__INSTRUCTION__:
Set down the data again exactly. Pictures are not part of the copy.

Data items

____

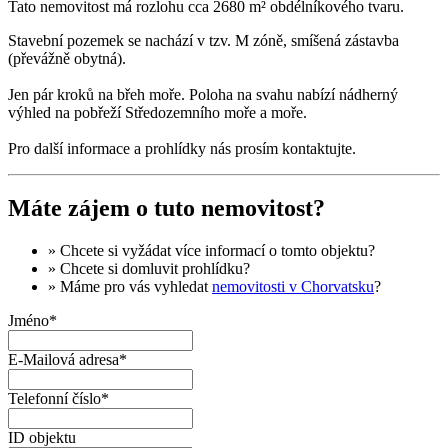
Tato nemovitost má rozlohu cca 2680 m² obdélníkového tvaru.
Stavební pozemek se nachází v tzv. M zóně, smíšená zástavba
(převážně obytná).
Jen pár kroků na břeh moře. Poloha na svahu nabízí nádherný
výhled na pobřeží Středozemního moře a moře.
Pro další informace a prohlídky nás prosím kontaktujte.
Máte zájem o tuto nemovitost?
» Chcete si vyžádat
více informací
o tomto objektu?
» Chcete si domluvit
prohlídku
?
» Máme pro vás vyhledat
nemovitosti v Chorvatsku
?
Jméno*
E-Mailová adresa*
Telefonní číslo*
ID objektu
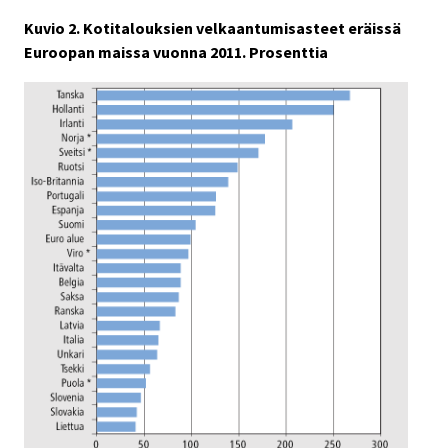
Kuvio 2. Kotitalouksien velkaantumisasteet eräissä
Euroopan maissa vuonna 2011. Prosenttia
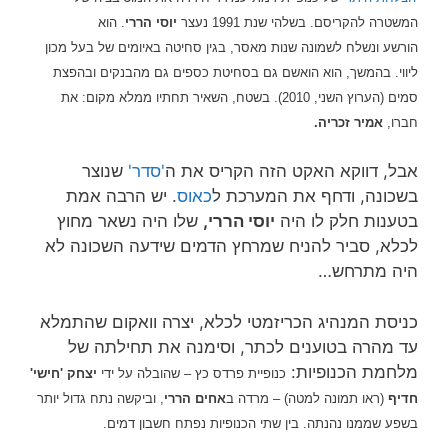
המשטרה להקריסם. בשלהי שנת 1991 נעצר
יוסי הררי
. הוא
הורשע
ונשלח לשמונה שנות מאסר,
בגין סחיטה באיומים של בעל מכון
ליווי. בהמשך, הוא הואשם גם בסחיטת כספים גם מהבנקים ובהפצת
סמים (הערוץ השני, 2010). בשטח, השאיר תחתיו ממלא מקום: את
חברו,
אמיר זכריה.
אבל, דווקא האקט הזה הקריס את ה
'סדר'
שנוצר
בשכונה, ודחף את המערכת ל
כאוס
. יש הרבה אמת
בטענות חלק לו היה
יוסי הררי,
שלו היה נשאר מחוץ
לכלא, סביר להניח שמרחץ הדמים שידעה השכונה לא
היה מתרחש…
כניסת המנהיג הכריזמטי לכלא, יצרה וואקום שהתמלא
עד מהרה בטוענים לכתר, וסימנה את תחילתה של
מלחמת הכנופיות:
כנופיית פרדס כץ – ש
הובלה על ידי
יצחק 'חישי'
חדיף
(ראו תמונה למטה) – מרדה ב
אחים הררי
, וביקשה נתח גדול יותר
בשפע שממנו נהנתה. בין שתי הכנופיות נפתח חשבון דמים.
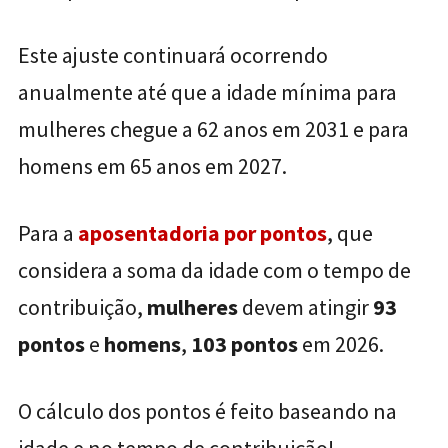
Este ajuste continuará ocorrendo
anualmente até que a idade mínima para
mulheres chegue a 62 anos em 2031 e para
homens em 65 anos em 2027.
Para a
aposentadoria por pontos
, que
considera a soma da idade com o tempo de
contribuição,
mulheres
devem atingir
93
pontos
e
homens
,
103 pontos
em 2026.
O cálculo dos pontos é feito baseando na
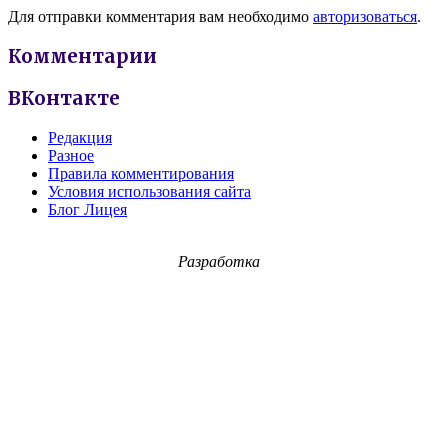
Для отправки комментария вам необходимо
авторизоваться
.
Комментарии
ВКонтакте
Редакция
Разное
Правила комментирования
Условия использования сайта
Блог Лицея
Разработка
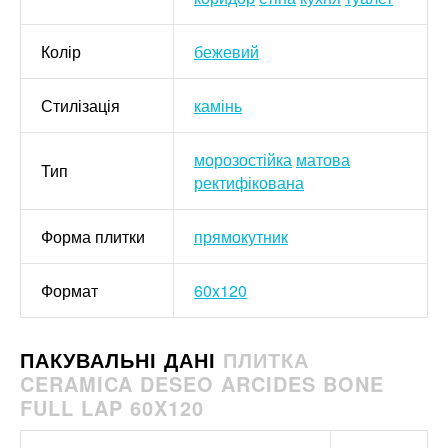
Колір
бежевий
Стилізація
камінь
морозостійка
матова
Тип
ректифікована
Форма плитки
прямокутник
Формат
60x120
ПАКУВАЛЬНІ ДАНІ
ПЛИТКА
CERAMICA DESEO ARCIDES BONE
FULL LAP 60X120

____

__YOUR RESPONSE__:
Tato nemovitost má rozlohu cca 2680 m² obdélníkového tvaru.
Stavební pozemek se nachází v tzv. M zóně, smíšená zástavba
(převážně obytná).
Jen pár kroků na břeh moře. Poloha na svahu nabízí nádherný
výhled na pobřeží Středozemního moře a moře.
Pro další informace a prohlídky nás prosím kontaktujte.
Máte zájem o tuto nemovitost?
» Chcete si vyžádat
více informací
o tomto objektu?
» Chcete si domluvit
prohlídku
?
» Máme pro vás vyhledat
nemovitosti v Chorvatsku
?
Jméno*
E-Mailová adresa*
Telefonní číslo*
ID objektu
Kuvio 2. Kotitalouksien velkaantumisasteet eräissä
Euroopan maissa vuonna 2011. Prosenttia
המשטרה להקריסם. בשלהי שנת 1991 נעצר
יוסי הררי
. הוא
הורשע
ונשלח לשמונה שנות מאסר,
בגין סחיטה באיומים של בעל מכון
ליווי. בהמשך, הוא הואשם גם בסחיטת כספים גם מהבנקים ובהפצת
סמים (הערוץ השני, 2010). בשטח, השאיר תחתיו ממלא מקום: את
חברו,
אמיר זכריה.
אבל, דווקא האקט הזה הקריס את ה
'סדר'
שנוצר
בשכונה, ודחף את המערכת ל
כאוס
. יש הרבה אמת
בטענות חלק לו היה
יוסי הררי,
שלו היה נשאר מחוץ
לכלא, סביר להניח שמרחץ הדמים שידעה השכונה לא
היה מתרחש…
כניסת המנהיג הכריזמטי לכלא, יצרה וואקום שהתמלא
עד מהרה בטוענים לכתר, וסימנה את תחילתה של
מלחמת הכנופיות:
כנופיית פרדס כץ – ש
הובלה על ידי
יצחק 'חישי'
חדיף
(ראו תמונה למטה) – מרדה ב
אחים הררי
, וביקשה נתח גדול יותר
בשפע שממנו נהנתה. בין שתי הכנופיות נפתח חשבון דמים.
Este ajuste continuará ocorrendo
anualmente até que a idade mínima para
mulheres chegue a 62 anos em 2031 e para
homens em 65 anos em 2027.
Para a
aposentadoria por pontos
, que
considera a soma da idade com o tempo de
contribuição,
mulheres
devem atingir
93
pontos
e
homens
,
103 pontos
em 2026.
O cálculo dos pontos é feito baseando na
Для отправки комментария вам необходимо
авторизоваться
.
Комментарии
ВКонтакте
Редакция
Разное
Правила комментирования
Условия использования сайта
Блог Лицея
Разработка
Колір
бежевий
Стилізація
камінь
морозостійка
матова
Тип
ректифікована
Форма плитки
прямокутник
Формат
60x120
ПАКУВАЛЬНІ ДАНІ
ПЛИТКА
CERAMICA DESEO ARCIDES BONE
FULL LAP 60X120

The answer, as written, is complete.